ONLY if he was born within the boundaries of the territorial US.
The law at the time of his birth stated that a woman had to be "five years past the age of 14" to confer US citizenship upon her child, IF that child was born outside the US.
Stanley Ann was just short of her nineteenth birthday when Zero was born.
From the first legal treatise written after Constitutional Ratification:
It will be remembered, that the object of the several states in the adoption of that instrument, was not the establishment of a general consolidated government, which should swallow up the state sovereignties, and annihilate their several jurisdictions, and powers, as states; but a federal government, with powers limited to certain determinate objects; viz. their intercourse and concerns with foreign nations; and with each other, as separate and independent states; and, as members of the same confederacy: leaving the administration of their internal, and domestic concerns, to the absolute and uncontrolable jurisdiction of the states, respectively; except in one or two particular instances, specified, and enumerated in the constitution. And because this principle was supposed not to have been expressed with sufficient precision, and certainty, an amendatory article was proposed, adopted, and ratified; whereby it is expressly declared, that, the powers not delegated to the United States by the constitution, nor prohibited by it to the states, are reserved to the states respectively, or to the people. This article is, indeed, nothing more than an express recognition of the law of nations; for Vattel informs us, that several sovereign, and independent states may unite themselves together by a perpetual confederacy, without each in particular ceasing to be a perfect state. They will form together a federal republic: the deliberations in common will offer no violence to the sovereignty of each member, though they may in certain respects put some constraint on the exercise of it, in virtue of voluntary engagements.

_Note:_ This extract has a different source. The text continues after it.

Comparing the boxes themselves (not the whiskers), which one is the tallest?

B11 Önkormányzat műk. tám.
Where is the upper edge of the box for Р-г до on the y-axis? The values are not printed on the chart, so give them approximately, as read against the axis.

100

View of the Constitution of the United States George Tucker
There is a natural and a positive law of nations. By the former, every state, in its relations with other states, is bound to conduct itself with justice, good faith, and benevolence; and this application of the law of nature has been called by Vattel, the necessary law of nations, because nations are bound by the law of nature to observe it; and it is termed by others, the internal law of nations, because it is obligatory upon them in point of conscience.
James Kent, Commentaries
Talk about the devil being in the details!
Nice going, BTW!
I’ve heard so many contradictory things on this. If I remember correctly the age limit does not apply to women born American, only naturalized ones. And, I’ve heard (despite lots of comments to the contrary) that the boundaries of the territorial US only counts if both parents were not US citizens. The key is “natural born” vs. “naturalized”. As much as a liberal as she was, Obama’s mama was born as a US citizen and both of her parents were US citizens. She was single when she gave birth to Barry and he is a natural born US citizen no matter who the father was or where she popped him out as far as I can tell. What’s interesting to me in this whole debate is WHY he won’t disclose his long-form Birth Certificate, his college grades & papers, etc. etc. etc. He’s certainly hiding something, but citizenship ain’t it. At least as far as I can tell.

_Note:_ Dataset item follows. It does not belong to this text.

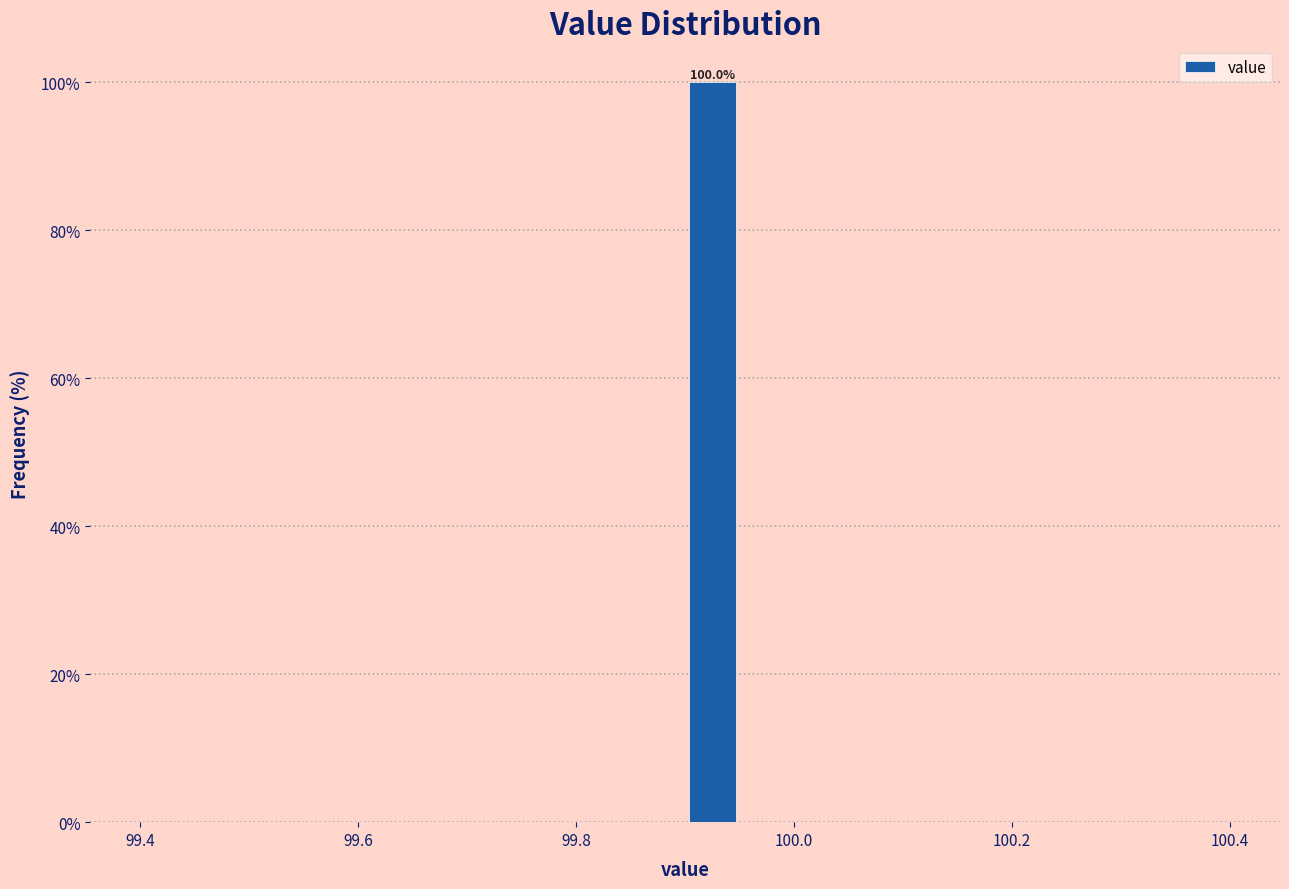

Read against the x-axis, roughly where is the centre of the tallest bar?

99.92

(Four) 4 Supreme Court Cases define "natural born citizen"
. . . . Did y'all see this?
Thanks, Slings and Arrows.
When this first came up two years ago, the text and the link to the actual immigration and naturalization law (which was in effect at the time of Zero's birth) was posted here.
I wish I had it now, but what it said, is that, if a mother is an American citizen, and gives birth to a baby whose father is a foreign citizen, while outside the boundaries of the territorial US, then the mother must be past the age of 14, plus 5 years for her to be able to confer US citizenship on that child.
This is one HUGE reason that it's vital for Obama's LFBC to be released. Stanley Ann Dunham was just short of her 19th birthday when Zero was born. If she gave birth to him outside the territorial US, then he's not even a US citizen, much less, a Natural Born Citizen.